The plan calls for a scaled-down facility employing half as many people.
In a "town-hall" style meeting conducted Feb. 12 on the steps of the shattered medical center building, Sister Marie Madeleine Shonka and various Saint John's executives outlined the hospital's initial plans to restore inpatient services this summer.
Currently, Saint John's isn't offering inpatient services because state inspectors soon after the violent Jan. 17 earthquake decided that the hospital was unsafe. Some 190 patients were evacuated at that time.
A variety of outpatient services, including imaging, radiation and cardiac care, were scheduled to reopen Feb. 14 in nearby medical offices.
Sister Shonka said executives envision the facility reopening as a smaller hospital with 220 beds and an as-yet-be-determined number of outpatient health services (Feb. 7, p. 8).
However, it's unclear whether services such as emergency care will be offered in the near future or be provided through some form of joint arrangement with nearby Santa Monica (Calif.) Hospital Medical Center.

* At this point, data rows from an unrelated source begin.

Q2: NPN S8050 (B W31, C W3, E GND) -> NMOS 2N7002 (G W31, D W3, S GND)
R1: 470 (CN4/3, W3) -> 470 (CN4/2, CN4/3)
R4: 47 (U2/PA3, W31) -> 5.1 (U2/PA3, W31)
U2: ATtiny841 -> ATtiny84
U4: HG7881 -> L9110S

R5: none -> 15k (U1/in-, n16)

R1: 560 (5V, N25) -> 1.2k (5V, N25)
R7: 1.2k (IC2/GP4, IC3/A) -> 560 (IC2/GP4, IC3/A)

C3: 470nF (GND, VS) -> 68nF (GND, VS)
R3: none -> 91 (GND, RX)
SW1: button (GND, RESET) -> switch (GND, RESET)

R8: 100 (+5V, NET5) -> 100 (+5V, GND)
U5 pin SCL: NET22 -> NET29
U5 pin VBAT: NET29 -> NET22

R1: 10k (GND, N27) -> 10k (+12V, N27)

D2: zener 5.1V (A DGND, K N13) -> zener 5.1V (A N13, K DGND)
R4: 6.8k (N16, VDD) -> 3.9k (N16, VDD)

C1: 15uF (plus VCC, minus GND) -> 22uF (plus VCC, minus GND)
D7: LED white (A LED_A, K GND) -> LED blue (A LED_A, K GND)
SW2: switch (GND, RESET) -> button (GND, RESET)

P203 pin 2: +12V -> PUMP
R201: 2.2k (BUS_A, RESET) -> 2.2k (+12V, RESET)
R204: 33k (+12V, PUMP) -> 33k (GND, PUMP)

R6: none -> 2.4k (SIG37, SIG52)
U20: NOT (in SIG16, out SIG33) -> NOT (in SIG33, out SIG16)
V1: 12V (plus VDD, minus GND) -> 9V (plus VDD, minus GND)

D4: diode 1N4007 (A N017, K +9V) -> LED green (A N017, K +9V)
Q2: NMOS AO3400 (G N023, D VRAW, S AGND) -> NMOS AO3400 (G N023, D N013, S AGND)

Sister Shonka declined to discuss that possibility, saying it was too early to know.
Sister Shonka said executives have determined it would be a "tremendous disservice (to the community) to rebuild everything." Hospital executives expect to employ about half of the hospital's 2,000 former workers.
Acknowledging publicly that Saint John's was involved in discussions with nearby Santa Monica Hospital about jointly providing various unnamed healthcare services, Sister Shonka noted that "600 beds (are) no longer necessary in Santa Monica."
David Langness, a spokesman for the Hospital Council of Southern California, pointed out the difficult issues healthcare executives must weigh when choosing to cut beds from their facilities, asking "Do you risk possibly limiting accessibility to healthcare and community need, or do you eliminate beds because it makes sense on paper?"
On Jan. 17, the day of the devastating quake, 650 beds were available to Santa Monica area residents through two hospitals. After Saint John's closed, some 109 beds were available at Santa Monica Hospital.
News of the hospital's recovery plan received mixed responses among workers uneasy about possible job losses. Critics of the hospital's plan noted that reconstruction of hospital bed space in an already overbedded market wouldn't necessarily prepare the hospital to compete in an ag gressive healthcare environment.
Meanwhile, in other quake-recovery-related news, the Department of Veterans Affairs was awarded some $73 million in emergency relief funds approved by Congress two weeks ago to cover repair expenses at damaged VA facilities in Sepulveda and West Los Angeles. About $43 million will be used for clean-up and restoration at the Sepulveda facility, although no decision has been made on whether to save the hospital.